The police stopped me once, they hit me on the head with a rifle. I was caught in the street on my way back from an internet café looking for information for a science job. They handcuffed me and threw me into a pick-up. One of them told me that I had attacked a patrol car, but it was not true, because I had spent the whole afternoon in front of the computer.

They took me to the delegation and released me at three o’clock. A policewoman arrived, took off my handcuffs and told me that they had made a mistake, but not to tell anyone that I had been beaten by the other officers. Ever since that day, I’ve been mistreated whenever they see me.
They don’t ask questions, they don’t know what kind of person everyone is. Just because we live in the community, they think we’re all gang members…”

This was the account of a young man who had to write an essay at school, he made use of this written assignment to describe the persecution he was experiencing. The young man died two weeks after writing it. This is what it means for many young people to live in gang territories; they struggle every day to survive and resist dying.

What repercussions does gang violence have on youth development?

Basically, it hinders a free and full development, and it limits the possibilities of deciding their own future. However, this situation experienced by young people is not due exclusively to the phenomenon of gangs, but to a series of social conditions that make it impossible to build other futures. The state has a great responsibility and so does society in general. Why does a young person, boy or girl, join one of these groups?
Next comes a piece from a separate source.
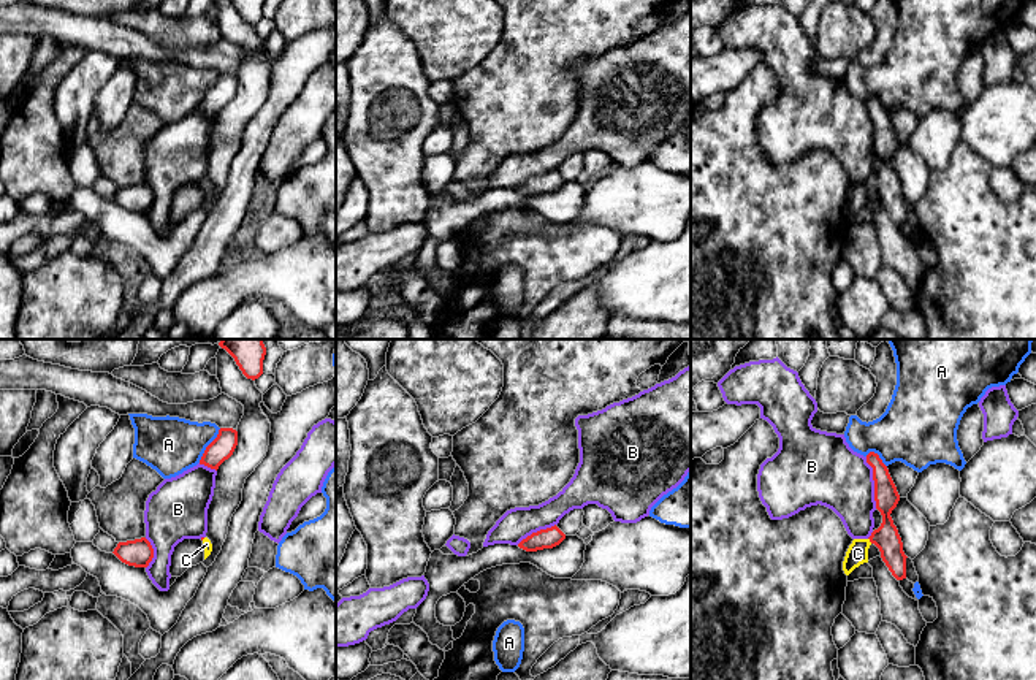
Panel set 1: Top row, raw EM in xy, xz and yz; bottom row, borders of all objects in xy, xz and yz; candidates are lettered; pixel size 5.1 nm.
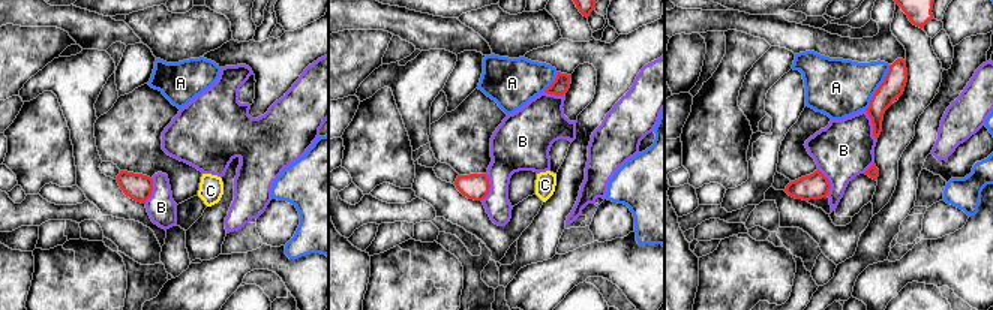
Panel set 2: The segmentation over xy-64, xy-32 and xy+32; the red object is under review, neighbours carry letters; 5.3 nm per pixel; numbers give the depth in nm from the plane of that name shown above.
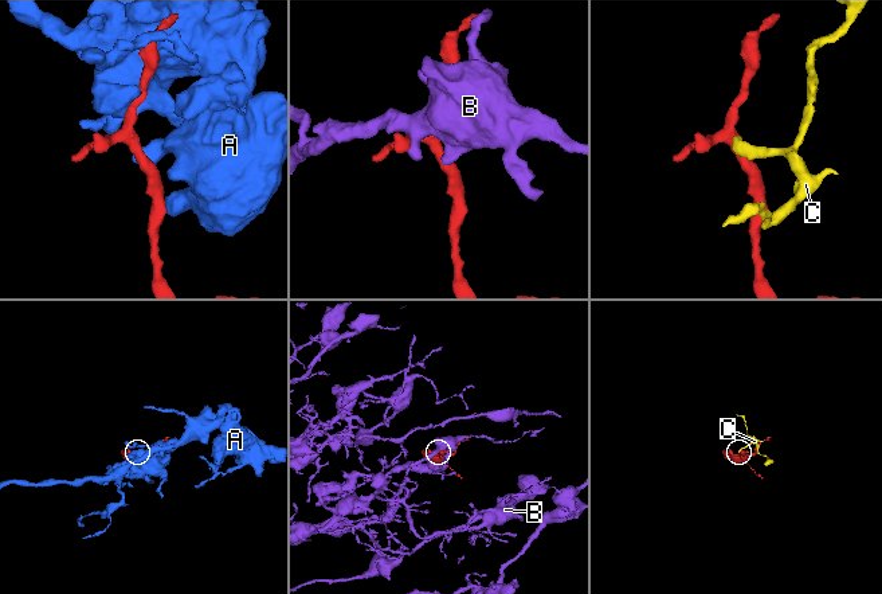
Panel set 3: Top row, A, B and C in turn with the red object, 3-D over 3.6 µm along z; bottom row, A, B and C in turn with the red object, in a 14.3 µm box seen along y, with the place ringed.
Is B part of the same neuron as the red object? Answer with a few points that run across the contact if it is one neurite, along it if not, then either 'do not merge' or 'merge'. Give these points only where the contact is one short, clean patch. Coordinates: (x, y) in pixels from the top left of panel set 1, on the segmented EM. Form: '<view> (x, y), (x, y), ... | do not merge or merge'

Gangs do not arise from nothing, there are conditions that allow their existence and people who support them.

What differences exist between the impact of violence felt by young men and young women?

The highest number of homicide victims in this country are young men. They are the ones who suffer the most violence from political and military forces and experience more limitations and territorial displacements. A young man cannot enter any territory. In the case of women, although the homicides are less frequent, they are more linked to their status as women than to the phenomenon of gangs. Girls are sexually assaulted and are often forced to have sex without consent. They are seen as territories of conquest, over which men can exercise power.

How do you value the public policies aimed at the youth of El Salvador?

There was a wrong bet with insufficient efforts. There have been welfare policies, designed from a risk approach, that seek to keep young people “entertained” so they avoid getting into trouble. Public policies consider young men and women as inactive agents, not protagonists of social & economic development. In addition, policies have always been designed with very few in mind, not addressing the diversity of youth. And repressive policies have exacerbated the problem of gangs.

How could these policies be improved to promote a culture of peace and reduce violence?

First of all, I think it is essential that these policies are built participatively and in a bottom-up manner. Secondly, there needs to be an awareness of the situation that youth find themselves in. This is one of the main shortcomings of our country, that there is no available data that allows us to analyze the situation of young people in different contexts. Thirdly, it is necessary to take the discussion on the culture of peace to a higher level of analysis: what do we mean by a culture of peace? What kind of peace are we referring to? This dialogue has been pending since the Peace Agreements. Peace was often understood as the absence of conflict and, in order not to generate conflicts, it was better not to get involved, not to organize, not to participate, not to exercise one’s own rights, etc. But we should rely on community organization. We should recover the knowledge and experiences that we acquired throughout our history, which seems to have been forgotten. We have to look back, acknowledge our history, take up learning again and begin to build the future.